Fellowes needs reasons for his character’s actions. Why does he carry the box out of the room? That it needs to be out of the way for a bit of business later is not good enough. So the director deftly improvises a bit of nonsensical motivation that Fellowes happily accepts. Blair is something of a steadying influence amid all this, though being steady just means she’s an enabler of multiple strains of misbehavior.

Selsdon Mowbray (Quincy Thomas) is a down and out elder actor who Dotty has encouraged the company to hire. Given his taste for alcohol, he has a tendency to disappear, so a spare set of his burglar costumes must always be handy.

When he makes his entrance as the burglar, who is astounded by the house’s lack of security, he utters the line as if it were penned by Shakespeare.

The much-put-upon stage manager Tim Allgood (Ryan Borgo) also serves as Mowbray’s understudy as well as doing most of what else is necessary to try to get the show up and keep the director’s love life on course.

Which brings us to the young, vulnerable and out-of-her-element Poppy (Sarah Drummer).

The second act takes us back stage courtesy of the revolving set, which is almost a character in and of itself. The actors with pantomime and wild gestures try to cope with their own personal dramas while they make their entrances and exits from the play. This creates a wonderful interweaving of the action as actors step from the play into the backstage drama and then back again. Their own lives prove to be more interesting and ridiculous than those of the characters they portray.
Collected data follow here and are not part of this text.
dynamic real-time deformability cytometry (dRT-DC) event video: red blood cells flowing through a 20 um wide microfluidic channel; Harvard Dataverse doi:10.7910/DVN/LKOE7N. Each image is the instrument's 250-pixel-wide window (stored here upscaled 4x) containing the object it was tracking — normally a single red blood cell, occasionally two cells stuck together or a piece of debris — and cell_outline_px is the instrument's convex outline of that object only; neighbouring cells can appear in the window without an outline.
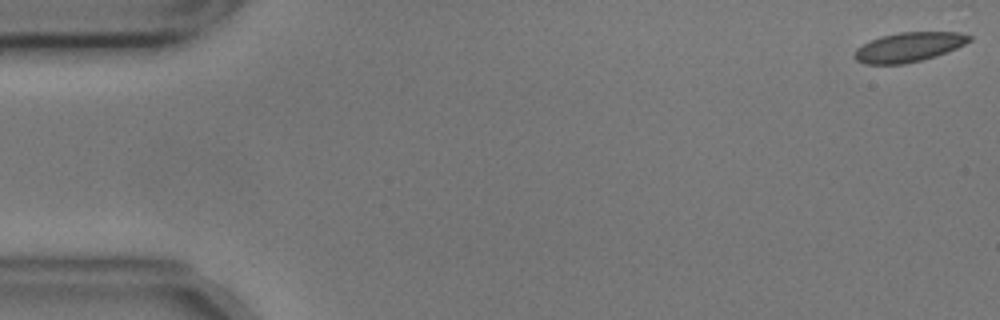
{"species": "common noctule bat (a hibernating species)", "species_latin": "Nyctalus noctula", "temperature_condition": "cold", "stored_images_in_passage": 51, "camera_frame_rate_fps": 3000, "um_per_image_px": 0.085, "animal": {"sex": "male", "body_mass_g": 17.9, "forearm_length_mm": 54.2}, "frame": {"image": 1, "passage_image": 1, "time_ms": 0.0, "image_size_px": [1000, 320], "cell_outline_px": [[972, 40], [956, 48], [936, 56], [904, 64], [864, 64], [856, 60], [852, 56], [856, 48], [880, 36], [900, 32], [960, 32], [972, 36]], "centroid_in_image_um": [77.23, 4.0], "position_along_channel_um": 7.8, "area_um2": 19.71}}
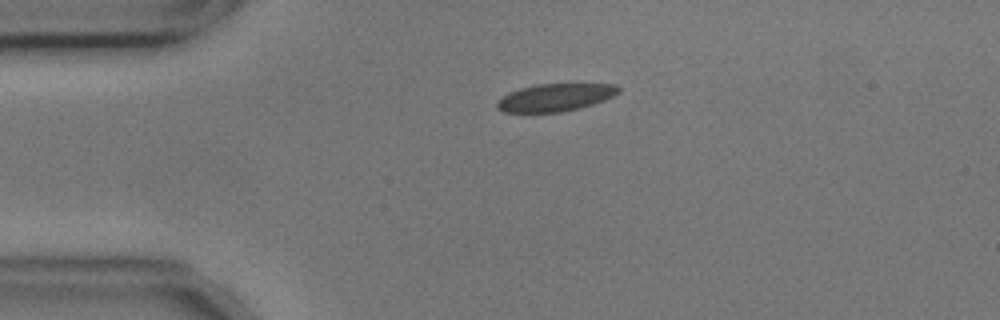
{"frame": {"image": 2, "passage_image": 12, "time_ms": 3.667, "image_size_px": [1000, 320], "cell_outline_px": [[620, 92], [604, 100], [580, 108], [560, 112], [504, 112], [496, 108], [496, 100], [508, 92], [520, 88], [536, 84], [616, 84], [620, 88]], "centroid_in_image_um": [47.16, 8.28], "position_along_channel_um": 37.8, "area_um2": 19.59}}
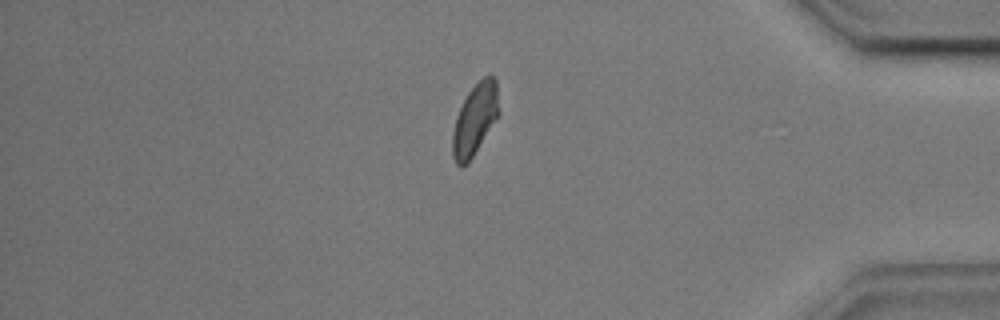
{"frame": {"image": 3, "passage_image": 47, "time_ms": 15.333, "image_size_px": [1000, 320], "cell_outline_px": [[500, 116], [468, 164], [460, 168], [456, 164], [452, 156], [452, 132], [456, 116], [468, 92], [484, 76], [496, 76], [500, 112]], "centroid_in_image_um": [40.39, 10.19], "position_along_channel_um": 394.8, "area_um2": 19.77}}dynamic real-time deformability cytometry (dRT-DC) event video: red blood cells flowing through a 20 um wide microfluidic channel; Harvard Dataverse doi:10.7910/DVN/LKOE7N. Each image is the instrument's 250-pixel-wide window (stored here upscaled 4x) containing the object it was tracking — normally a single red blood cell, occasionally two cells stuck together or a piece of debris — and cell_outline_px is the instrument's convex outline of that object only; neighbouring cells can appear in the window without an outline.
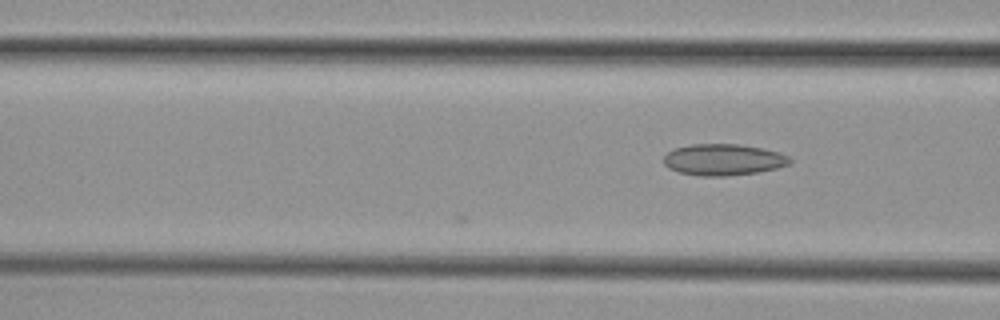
{"species": "common noctule bat (a hibernating species)", "species_latin": "Nyctalus noctula", "temperature_condition": "cold", "stored_images_in_passage": 4, "camera_frame_rate_fps": 3000, "um_per_image_px": 0.085, "animal": {"sex": "female", "body_mass_g": 29.2, "forearm_length_mm": 56.3}, "frame": {"image": 1, "passage_image": 4, "time_ms": 1.0, "image_size_px": [1000, 320], "cell_outline_px": [[792, 160], [788, 164], [776, 168], [756, 172], [728, 176], [700, 176], [680, 172], [668, 168], [664, 164], [664, 156], [668, 152], [676, 148], [692, 144], [740, 144], [764, 148], [780, 152], [788, 156]], "centroid_in_image_um": [61.49, 13.57], "position_along_channel_um": 105.1, "area_um2": 23.06}}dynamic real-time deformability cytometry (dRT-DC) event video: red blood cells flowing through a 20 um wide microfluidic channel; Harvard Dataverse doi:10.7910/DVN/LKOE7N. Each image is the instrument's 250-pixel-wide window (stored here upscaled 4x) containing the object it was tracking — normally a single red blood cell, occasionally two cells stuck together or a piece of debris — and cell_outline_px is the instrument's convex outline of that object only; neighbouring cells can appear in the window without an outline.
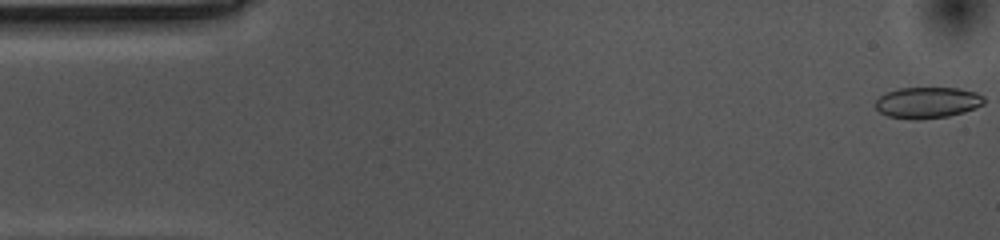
{"species": "common noctule bat (a hibernating species)", "species_latin": "Nyctalus noctula", "temperature_condition": "cold", "stored_images_in_passage": 48, "camera_frame_rate_fps": 3000, "um_per_image_px": 0.085, "animal": {"sex": "female", "body_mass_g": 10.0, "forearm_length_mm": 53.1}, "frame": {"image": 1, "passage_image": 1, "time_ms": 0.0, "image_size_px": [1000, 240], "cell_outline_px": [[984, 104], [976, 108], [964, 112], [948, 116], [916, 120], [888, 116], [880, 112], [876, 108], [876, 100], [880, 96], [888, 92], [900, 88], [956, 88], [976, 92], [984, 96]], "centroid_in_image_um": [78.86, 8.72], "position_along_channel_um": 6.1, "area_um2": 19.65}}
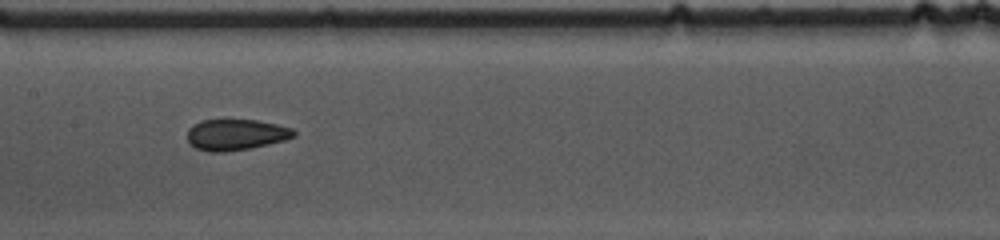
{"frame": {"image": 2, "passage_image": 26, "time_ms": 8.333, "image_size_px": [1000, 240], "cell_outline_px": [[296, 136], [284, 140], [252, 148], [224, 152], [208, 152], [196, 148], [188, 144], [188, 128], [192, 124], [200, 120], [256, 120], [276, 124], [292, 128], [296, 132]], "centroid_in_image_um": [20.02, 11.45], "position_along_channel_um": 187.4, "area_um2": 19.42}}
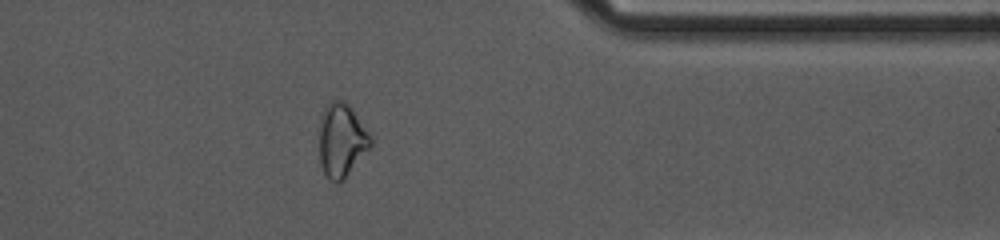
{"frame": {"image": 3, "passage_image": 44, "time_ms": 14.333, "image_size_px": [1000, 240], "cell_outline_px": [[372, 144], [344, 180], [336, 184], [324, 172], [320, 164], [320, 116], [324, 108], [332, 100], [344, 100], [352, 108], [372, 136]], "centroid_in_image_um": [29.04, 11.91], "position_along_channel_um": 382.4, "area_um2": 22.02}}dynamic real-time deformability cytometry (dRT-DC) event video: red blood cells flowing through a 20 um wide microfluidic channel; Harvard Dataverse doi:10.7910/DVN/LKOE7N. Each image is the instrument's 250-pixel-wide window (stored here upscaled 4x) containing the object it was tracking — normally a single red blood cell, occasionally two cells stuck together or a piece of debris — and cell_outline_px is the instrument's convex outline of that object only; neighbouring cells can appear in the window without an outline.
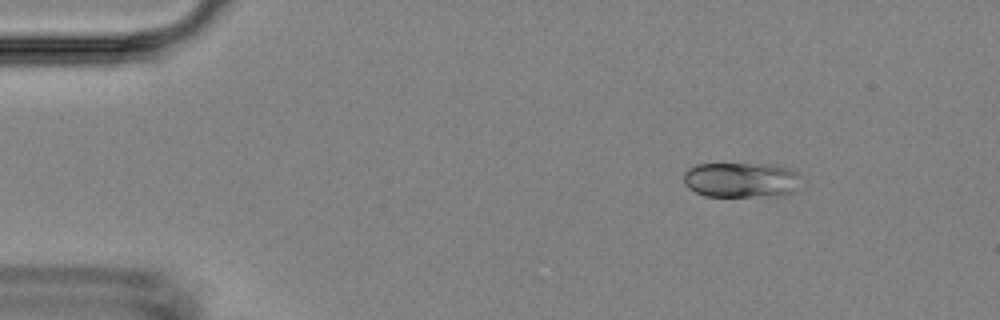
{"species": "Egyptian fruit bat (a non-hibernating species)", "species_latin": "Rousettus aegyptiacus", "temperature_condition": "room temperature", "stored_images_in_passage": 48, "camera_frame_rate_fps": 3000, "um_per_image_px": 0.085, "animal": {"sex": "female"}, "frame": {"image": 1, "passage_image": 1, "time_ms": 0.0, "image_size_px": [1000, 320], "cell_outline_px": [[800, 176], [796, 192], [784, 196], [704, 196], [688, 188], [684, 184], [684, 172], [688, 168], [696, 164], [772, 164], [788, 168], [796, 172]], "centroid_in_image_um": [63.01, 15.3], "position_along_channel_um": 22.0, "area_um2": 24.39}}
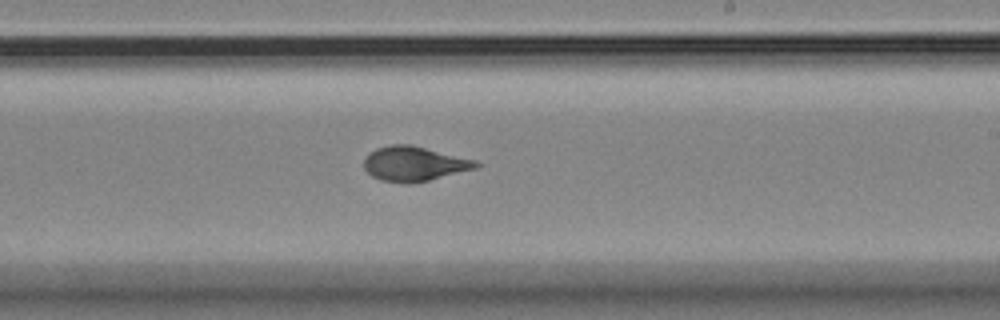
{"frame": {"image": 2, "passage_image": 26, "time_ms": 8.333, "image_size_px": [1000, 320], "cell_outline_px": [[484, 164], [480, 168], [412, 184], [408, 184], [380, 180], [372, 176], [364, 168], [364, 160], [376, 148], [392, 144], [412, 144], [476, 160]], "centroid_in_image_um": [35.28, 13.93], "position_along_channel_um": 253.7, "area_um2": 22.95}}
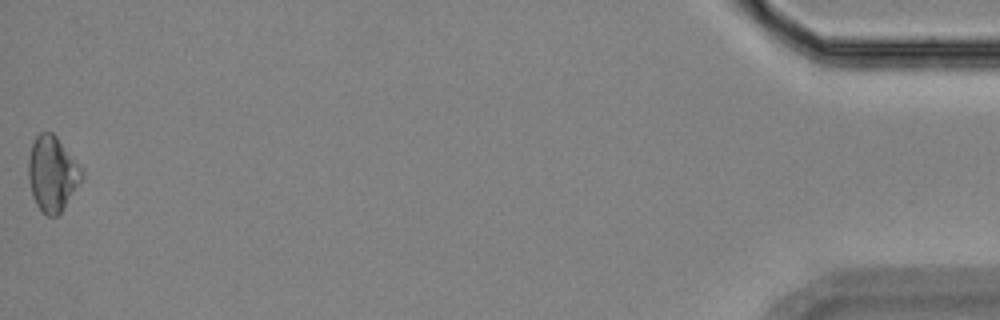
{"frame": {"image": 3, "passage_image": 48, "time_ms": 15.667, "image_size_px": [1000, 320], "cell_outline_px": [[84, 176], [64, 208], [56, 216], [48, 216], [36, 204], [32, 196], [28, 180], [28, 160], [32, 144], [36, 136], [40, 132], [52, 132], [56, 136], [84, 172]], "centroid_in_image_um": [4.43, 14.77], "position_along_channel_um": 430.8, "area_um2": 23.12}, "authors_computed_cell_mechanics": {"area_um2": 22.6287, "velocity_mm_per_s": 3.6672, "shape_relaxation_time_tau1_ms": 9.1658, "shape_relaxation_time_tau2_ms": 1.6819, "deformation_change_tau1": 0.1639, "deformation_change_tau2": 0.0467}}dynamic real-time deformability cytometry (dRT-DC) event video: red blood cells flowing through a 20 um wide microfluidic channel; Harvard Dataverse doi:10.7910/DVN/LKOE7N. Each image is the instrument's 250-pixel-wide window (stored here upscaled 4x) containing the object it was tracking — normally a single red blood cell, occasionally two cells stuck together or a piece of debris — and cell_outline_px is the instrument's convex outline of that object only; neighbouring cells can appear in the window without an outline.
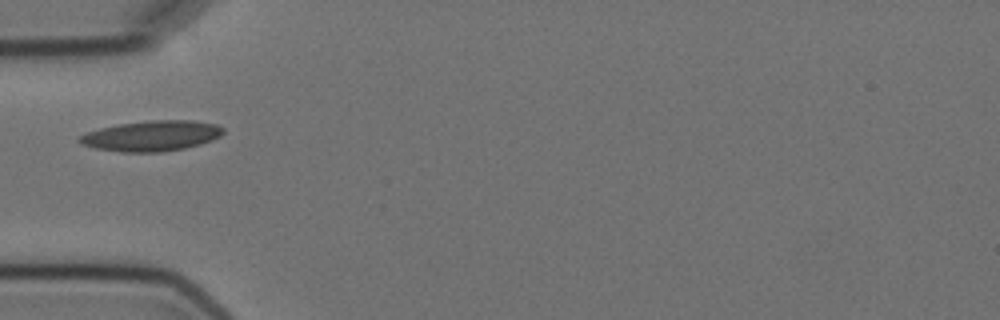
{"species": "Egyptian fruit bat (a non-hibernating species)", "species_latin": "Rousettus aegyptiacus", "temperature_condition": "cold", "stored_images_in_passage": 3, "camera_frame_rate_fps": 3000, "um_per_image_px": 0.085, "animal": {"sex": "female"}, "frame": {"image": 1, "passage_image": 1, "time_ms": 0.0, "image_size_px": [1000, 320], "cell_outline_px": [[224, 132], [220, 136], [212, 140], [200, 144], [184, 148], [160, 152], [124, 152], [96, 148], [80, 144], [76, 140], [80, 136], [88, 132], [100, 128], [120, 124], [148, 120], [192, 120], [216, 124], [224, 128]], "centroid_in_image_um": [12.89, 11.54], "position_along_channel_um": 72.1, "area_um2": 25.43}}
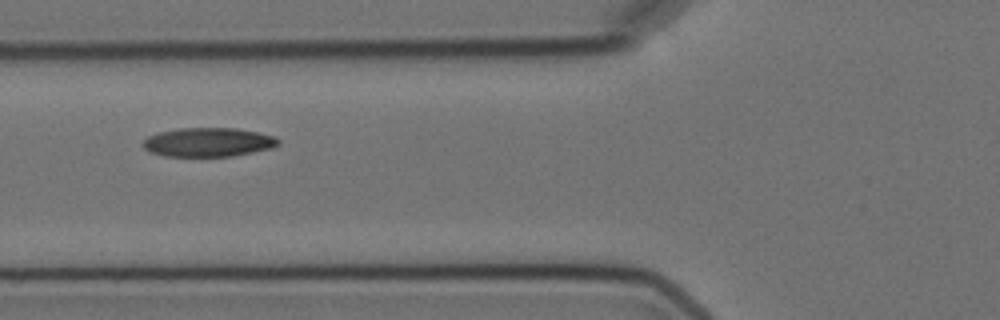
{"frame": {"image": 2, "passage_image": 2, "time_ms": 1.0, "image_size_px": [1000, 320], "cell_outline_px": [[280, 144], [272, 148], [232, 156], [164, 156], [152, 152], [144, 148], [144, 140], [148, 136], [160, 132], [180, 128], [236, 128], [276, 136], [280, 140]], "centroid_in_image_um": [17.74, 12.08], "position_along_channel_um": 108.1, "area_um2": 22.72}}
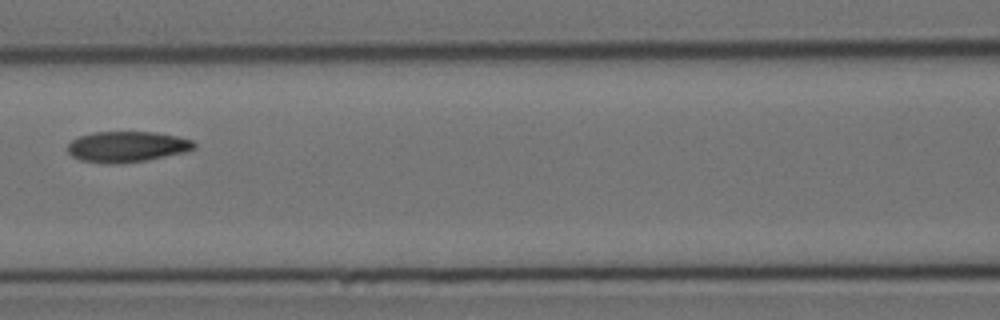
{"frame": {"image": 3, "passage_image": 3, "time_ms": 2.333, "image_size_px": [1000, 320], "cell_outline_px": [[196, 148], [184, 152], [148, 160], [116, 164], [112, 164], [80, 160], [72, 156], [68, 152], [68, 144], [72, 140], [80, 136], [92, 132], [156, 132], [176, 136], [192, 140], [196, 144]], "centroid_in_image_um": [10.8, 12.47], "position_along_channel_um": 155.8, "area_um2": 22.66}}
By the third act, we see the play from the audience’s point of view again. It’s clear that the dress rehearsal seen in the first act was probably as good as the production ever got. By now Dotty has given up all pretense of knowing her lines or stage directions, forcing everyone either charge through the script even when it makes no sense or improvise. Whatever course they take, it just leads to more hilarity.

All this tumbling, bumbling and botched lines have to be, and are, executed with precise comic timing.

The play has two intermissions. The business with rotating the set necessitates that. The audience will also welcome a break to sort out what they’ve just witnessed and to get a break from laughing.